(What you are asked to do) Word for word, repeat the data; no picture should appear in the result.

BEGIN

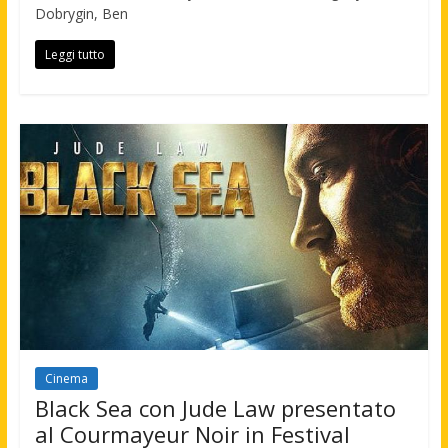
Dobrygin, Ben
Leggi tutto
Cinema
Black Sea con Jude Law presentato
al Courmayeur Noir in Festival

END

(Answer box)
Dobrygin, Ben
Leggi tutto
Cinema
Black Sea con Jude Law presentato
al Courmayeur Noir in Festival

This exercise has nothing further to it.